Na een reuzegetob dat me minstens 120 kJ kostte, maar waarschijnlijk het dubbele omdat het rendement bij dergelijk duwwerk slecht is, zette ik mijn fiets tegen het gebouwtje van de receptie aan. Binnen hoorde ik dat de eigenaresse van dit hotel een Nederlandse was. Vandaar de naam ‘Hotel Holandia’. Ze was op dit moment niet aanwezig, maar zou later terug komen. Er bleek een kamer vrij te zijn, waarvan de prijs nog juist mijn budget niet teboven ging. “Vooruit,” dacht ik, “laat ik mezelf eens verwennen, zo op het eind van mijn reis.” Ik sjouwde mijn bagage twee trappen op en ging in de mooie tuin aan een pick nicktafel zitten. Terwijl ik daar mijn dagboek zat te schrijven, klonk er uit de verte iets dat sommigen ‘muziek’ noemen. Het kwam me voor als werd er ergens in het dal een geluidsinstallatie getest voor een disco. Verontrust snelde ik naar de receptie en vroeg wat die ‘muziek’ te betekenen had. “Een reclameauto, die het een of andere product aanprijst,” antwoordde de receptionist. “Die rijdt zo meteen weer verder en dan keert de rust weer. Maakt u zich geen zorgen.” Twijfelend liep ik naar mijn kamer, waar de reclameauto nog steeds duidelijk zijn waspoeder, bier, Ohropax-doppen of andere waar aan het aanprijzen was.

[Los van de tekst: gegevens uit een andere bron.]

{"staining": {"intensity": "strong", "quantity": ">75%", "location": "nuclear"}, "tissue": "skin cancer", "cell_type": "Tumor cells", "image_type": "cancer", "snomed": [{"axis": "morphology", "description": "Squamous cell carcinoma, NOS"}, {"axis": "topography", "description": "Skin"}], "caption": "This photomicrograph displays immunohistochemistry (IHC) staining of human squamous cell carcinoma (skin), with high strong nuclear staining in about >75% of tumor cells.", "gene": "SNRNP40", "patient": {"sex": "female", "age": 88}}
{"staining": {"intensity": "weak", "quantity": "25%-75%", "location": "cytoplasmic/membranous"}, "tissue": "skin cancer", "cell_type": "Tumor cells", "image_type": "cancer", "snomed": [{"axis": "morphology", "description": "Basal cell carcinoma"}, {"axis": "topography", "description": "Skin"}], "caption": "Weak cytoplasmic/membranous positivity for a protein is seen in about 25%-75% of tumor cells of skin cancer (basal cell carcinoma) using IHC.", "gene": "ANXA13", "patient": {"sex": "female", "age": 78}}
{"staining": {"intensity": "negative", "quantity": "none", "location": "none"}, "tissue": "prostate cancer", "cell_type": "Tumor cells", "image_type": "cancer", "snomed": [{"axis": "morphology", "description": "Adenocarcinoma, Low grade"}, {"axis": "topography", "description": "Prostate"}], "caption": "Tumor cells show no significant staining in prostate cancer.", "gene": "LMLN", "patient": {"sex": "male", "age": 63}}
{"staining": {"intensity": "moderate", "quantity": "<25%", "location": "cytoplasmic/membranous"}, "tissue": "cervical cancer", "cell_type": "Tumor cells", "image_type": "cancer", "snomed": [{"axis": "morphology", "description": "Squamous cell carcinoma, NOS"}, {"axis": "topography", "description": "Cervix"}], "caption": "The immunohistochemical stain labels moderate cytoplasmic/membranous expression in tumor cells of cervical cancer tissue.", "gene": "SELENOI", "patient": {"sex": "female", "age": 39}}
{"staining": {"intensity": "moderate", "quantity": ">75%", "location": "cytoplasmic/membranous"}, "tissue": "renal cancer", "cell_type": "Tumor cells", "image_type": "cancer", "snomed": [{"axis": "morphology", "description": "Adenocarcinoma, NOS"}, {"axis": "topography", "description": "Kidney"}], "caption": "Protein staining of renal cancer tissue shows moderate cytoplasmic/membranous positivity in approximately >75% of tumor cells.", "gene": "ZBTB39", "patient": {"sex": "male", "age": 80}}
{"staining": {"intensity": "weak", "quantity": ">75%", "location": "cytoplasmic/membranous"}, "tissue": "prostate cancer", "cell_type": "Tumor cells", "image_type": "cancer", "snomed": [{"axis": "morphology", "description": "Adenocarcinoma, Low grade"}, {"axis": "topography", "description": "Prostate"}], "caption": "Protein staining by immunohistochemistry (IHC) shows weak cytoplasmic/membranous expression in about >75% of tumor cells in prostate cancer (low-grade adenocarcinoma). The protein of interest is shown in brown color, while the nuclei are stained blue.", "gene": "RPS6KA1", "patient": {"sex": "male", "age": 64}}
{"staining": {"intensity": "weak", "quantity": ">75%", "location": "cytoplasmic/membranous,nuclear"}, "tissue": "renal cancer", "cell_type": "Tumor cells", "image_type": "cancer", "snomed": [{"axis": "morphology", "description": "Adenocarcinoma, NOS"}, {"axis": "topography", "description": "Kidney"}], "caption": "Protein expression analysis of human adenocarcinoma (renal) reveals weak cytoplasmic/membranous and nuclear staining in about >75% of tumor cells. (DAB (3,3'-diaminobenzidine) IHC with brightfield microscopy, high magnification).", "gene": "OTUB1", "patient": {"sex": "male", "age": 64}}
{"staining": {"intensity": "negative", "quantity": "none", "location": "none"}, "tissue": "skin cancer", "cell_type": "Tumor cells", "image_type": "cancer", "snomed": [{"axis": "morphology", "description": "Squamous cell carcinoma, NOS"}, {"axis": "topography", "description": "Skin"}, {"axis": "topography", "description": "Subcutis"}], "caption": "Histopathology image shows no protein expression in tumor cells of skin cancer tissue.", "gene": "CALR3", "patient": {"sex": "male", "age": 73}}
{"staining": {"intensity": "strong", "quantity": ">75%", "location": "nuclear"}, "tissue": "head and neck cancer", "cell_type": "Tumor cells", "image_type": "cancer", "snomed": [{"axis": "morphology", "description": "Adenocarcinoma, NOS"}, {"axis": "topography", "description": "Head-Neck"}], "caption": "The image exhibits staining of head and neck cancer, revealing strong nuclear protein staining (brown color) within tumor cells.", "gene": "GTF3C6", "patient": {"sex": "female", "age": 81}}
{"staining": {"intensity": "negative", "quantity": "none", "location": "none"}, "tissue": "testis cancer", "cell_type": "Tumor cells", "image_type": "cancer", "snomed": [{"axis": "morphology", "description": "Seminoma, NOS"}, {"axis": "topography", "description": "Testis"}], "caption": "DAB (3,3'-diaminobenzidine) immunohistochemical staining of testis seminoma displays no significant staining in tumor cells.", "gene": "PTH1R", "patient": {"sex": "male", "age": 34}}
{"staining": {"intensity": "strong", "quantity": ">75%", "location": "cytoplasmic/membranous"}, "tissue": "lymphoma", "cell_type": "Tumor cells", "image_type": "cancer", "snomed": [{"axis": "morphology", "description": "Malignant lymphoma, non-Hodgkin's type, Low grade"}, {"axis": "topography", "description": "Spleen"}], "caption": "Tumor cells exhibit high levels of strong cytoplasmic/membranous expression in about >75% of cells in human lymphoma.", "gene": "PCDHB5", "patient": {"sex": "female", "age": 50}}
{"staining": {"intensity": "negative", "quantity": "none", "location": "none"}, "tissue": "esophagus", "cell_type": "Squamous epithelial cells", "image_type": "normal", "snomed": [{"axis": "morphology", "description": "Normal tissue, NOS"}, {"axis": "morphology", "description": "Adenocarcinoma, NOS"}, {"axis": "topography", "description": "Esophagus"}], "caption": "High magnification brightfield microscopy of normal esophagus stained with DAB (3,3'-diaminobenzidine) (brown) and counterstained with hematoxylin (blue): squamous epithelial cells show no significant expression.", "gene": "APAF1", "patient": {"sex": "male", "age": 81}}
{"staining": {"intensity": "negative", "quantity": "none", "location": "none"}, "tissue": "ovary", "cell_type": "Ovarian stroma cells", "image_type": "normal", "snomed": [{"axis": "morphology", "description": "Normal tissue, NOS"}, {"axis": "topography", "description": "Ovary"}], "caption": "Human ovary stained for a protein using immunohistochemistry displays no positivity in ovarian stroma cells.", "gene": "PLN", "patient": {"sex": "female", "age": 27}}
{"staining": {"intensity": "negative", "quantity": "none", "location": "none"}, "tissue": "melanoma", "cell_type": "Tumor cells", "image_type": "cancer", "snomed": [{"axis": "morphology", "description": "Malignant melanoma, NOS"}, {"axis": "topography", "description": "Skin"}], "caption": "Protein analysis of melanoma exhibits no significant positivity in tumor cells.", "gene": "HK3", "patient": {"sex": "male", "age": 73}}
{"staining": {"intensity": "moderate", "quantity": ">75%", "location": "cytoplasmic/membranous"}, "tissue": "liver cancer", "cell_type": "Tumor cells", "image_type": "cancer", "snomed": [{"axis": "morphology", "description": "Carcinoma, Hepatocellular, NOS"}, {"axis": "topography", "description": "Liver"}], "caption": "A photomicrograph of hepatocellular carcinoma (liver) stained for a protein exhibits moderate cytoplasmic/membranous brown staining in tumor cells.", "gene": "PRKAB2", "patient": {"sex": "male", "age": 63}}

Het was natuurlijk géén reclameauto, maar wel degelijk een test voor een disco. En die disco liet niet lang op zich wachten. Een uur later beukten de akoestische discogolven met geweld tegen de hotelmuur aan en natuurlijk juist aan die zijde waar zich mijn kamer bevond. Die kamer was zo te horen de eerste golfbreker. Het leek de Turkse belegering van Constantinopel in 1453 wel, hoewel ik daar toen niet bij was. Inmiddels was Sylvia, de eigenares van het hotel teruggekomen. “U treft het niet,” zei ze. “Door de week is het hier erg rustig, maar zaterdag ’s nachts is het soms raak.”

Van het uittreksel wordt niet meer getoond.